2                    While congratulating the Government for having initiated the treaty-reporting process, the High Commissioner reiterates the importance of ensuring that current or future legislation is consistent with the provisions of the international human rights instruments to which Timor-Leste is a party.

3                    While welcoming the promulgation in May 2004 of the law establishing the Office of Provedor for Human Rights and Justice,  the High Commissioner recommends an expeditious appointment of the Provedor.

4                    The High Commissioner urges the Government to establish a system of official visitors of prisons for effective independent monitoring of conditions of detention.  The High Commissioner also recommends the establishment of an external oversight mechanism to deal with complaints about human rights abuses in detention.
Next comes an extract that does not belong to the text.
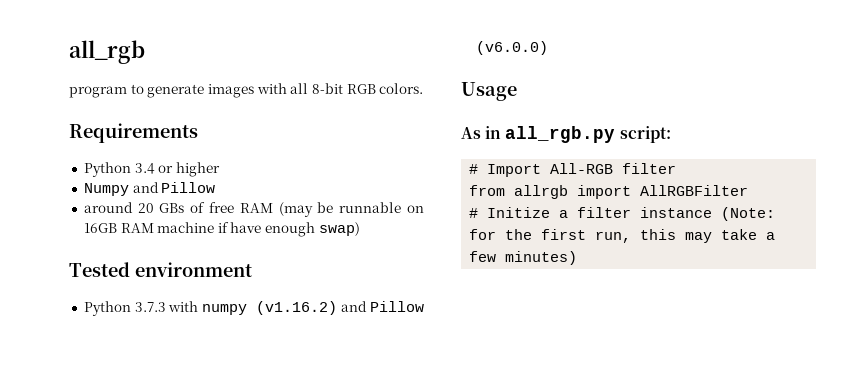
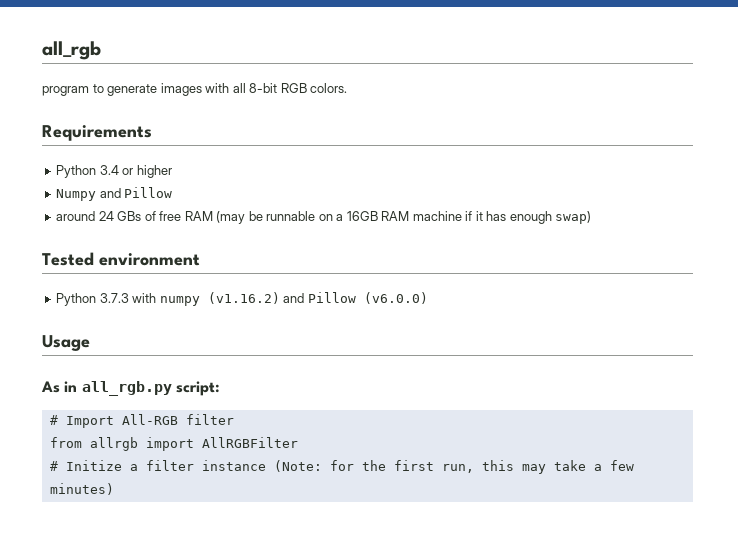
[137,203,154,213] 20 -> [98,211,114,221] 24
(424, 209) none -> [336,214,344,221] a
[230,222,262,233] have -> [475,211,507,221] it has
5                    While welcoming the adoption of the Disciplinary Regulation of the National Police, the High Commissioner is concerned about reports alleging misconduct on the part of PNTL members, and urges the Government to address human rights violations by PNTL, inter alia, through:


         Reviewing the composition of the Inspectorate established under the Disciplinary Regulation to ensure its independence; and 

         Strengthening the Professional Ethics Office (PEO) by developing coordinated disciplinary and criminal investigation processes and providing adequate resources, including personnel.

1                    While welcoming the efforts of the PNTL Vulnerable Persons Unit to respond to reports of violence against women, the High Commissioner notes with concern that the draft law on domestic violence has not yet been adopted and that access to justice for women victims of violence continues to be a problem, and urges the Government, in cooperation with NGOs, to provide more specialized legal assistance to women and strengthen their access to justice.

2                    While welcoming the close cooperation between the Governments of Timor-Leste and Indonesia regarding reunification of Timorese families separated during the conflict in 1999, the High Commissioner encourages both Governments to expedite the process of reuniting children who are still separated with their families.

3                    While welcoming the successful completion of the CAVR community reconciliation hearings, truth-seeking hearings and the urgent reparations programme, the High Commissioner suggests that, in its final report, CAVR formulate recommendations on how to achieve long-term peace, stability and reconciliation, and encourages the Government to implement those recommendations with a view to preventing a recurrence of serious crimes and human rights violations.